PostgreSQL Operator

The Postgres operator manages PostgreSQL clusters on Kubernetes (K8s):

  1. The operator watches additions, updates, and deletions of PostgreSQL cluster manifests and changes the running clusters accordingly. For example, when a user submits a new manifest, the operator fetches that manifest and spawns a new Postgres cluster along with all necessary entities such as K8s StatefulSets and Postgres roles. See this Postgres cluster manifest for settings that a manifest may contain.
  2. The operator also watches updates to its own configuration and alters running Postgres clusters if necessary. For instance, if the Docker image in a pod is changed, the operator carries out the rolling update, which means it re-spawns pods of each managed StatefulSet one-by-one with the new Docker image.
  3. Finally, the operator periodically synchronizes the actual state of each Postgres cluster with the desired state defined in the cluster's manifest.
  4. The operator aims to be hands free as configuration works only via manifests. This enables easy integration in automated deploy pipelines with no access to K8s directly.

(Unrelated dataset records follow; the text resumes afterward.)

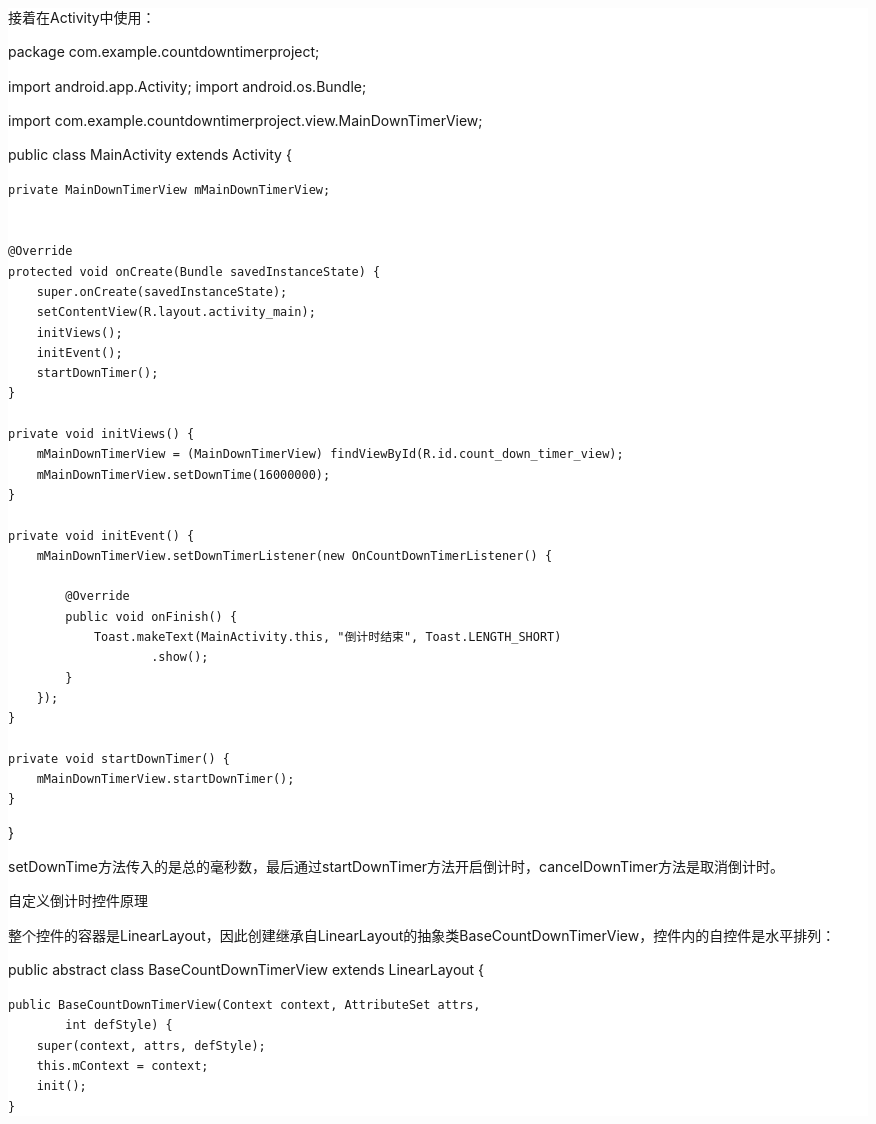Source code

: </RelativeLayout>

接着在Activity中使用：

package com.example.countdowntimerproject;

import android.app.Activity;
import android.os.Bundle;

import com.example.countdowntimerproject.view.MainDownTimerView;

public class MainActivity extends Activity {

    private MainDownTimerView mMainDownTimerView;


    @Override
    protected void onCreate(Bundle savedInstanceState) {
        super.onCreate(savedInstanceState);
        setContentView(R.layout.activity_main);
        initViews();
        initEvent();
        startDownTimer();
    }

    private void initViews() {
        mMainDownTimerView = (MainDownTimerView) findViewById(R.id.count_down_timer_view);
        mMainDownTimerView.setDownTime(16000000);
    }

    private void initEvent() {
        mMainDownTimerView.setDownTimerListener(new OnCountDownTimerListener() {

            @Override
            public void onFinish() {
                Toast.makeText(MainActivity.this, "倒计时结束", Toast.LENGTH_SHORT)
                        .show();
            }
        });
    }

    private void startDownTimer() {
        mMainDownTimerView.startDownTimer();
    }

}

setDownTime方法传入的是总的毫秒数，最后通过startDownTimer方法开启倒计时，cancelDownTimer方法是取消倒计时。

自定义倒计时控件原理

整个控件的容器是LinearLayout，因此创建继承自LinearLayout的抽象类BaseCountDownTimerView，控件内的自控件是水平排列：

public abstract class BaseCountDownTimerView extends LinearLayout {

    public BaseCountDownTimerView(Context context, AttributeSet attrs,
            int defStyle) {
        super(context, attrs, defStyle);
        this.mContext = context;
        init();
    }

— postgres-operator.readthedocs.io

In the Shivering-Isles Infrastructure the Zalando Postgres Operator is used to manage highly available database clusters for all applciations. Takes away a lot of the common pain points for applications, such as postgresql updates, and standardises backups using point-in-time recovery as well as monitoring.

Tools

The tooling assumes there is only one postgresql clsuter object per namespace.

For postgres database management the SI-Infra repository contains multiple tools.

  • psql - is a simple wrapper for psql inside one of the postgresql cluster
  • patronictl - allows easy access to patronictl of a cluster and manage everything from failovers to simple member status
  • zpg - provides a simplied interface for common tasks with multiple steps, such as recreating a member of a postgresql cluster

Backups

Zalando Postgres Operator provides a two built-in mechanisms for backups:

In both cases the target is an S3 compatible endpoint, but they don't have to be the same.

While these can be different per cluster, for simplicity, in the SI-Infra the credentails are globally managed.

Restore

Automatic restore

If PostgreSQL-Pods are missing the content volumes at any point, they'll automatically grab the latest available backup, restore it and then stream the remaining delta from currently active cluster members if possible.

This mechanism is quite battle-tested in SI-Infra and the default way of solving single-member issues in postgresql clusters.

Manual restore base backup

If a cluster object was deleted a restore can be done using the old cluster uid:

apiVersion: "acid.zalan.do/v1"
kind: postgresql
metadata:
  name: example-postgres
spec:
  clone:
    uid: "<original-uid>"
    cluster: "example-postgres"

The original uid can easily be found in S3 as they are part of the path to the backups.

Manual restore logical backup

If logical backups have been enabled for the cluster, they are available as simple pg_dump files in S3.

To manually restore these, download the dump and run pg_restore.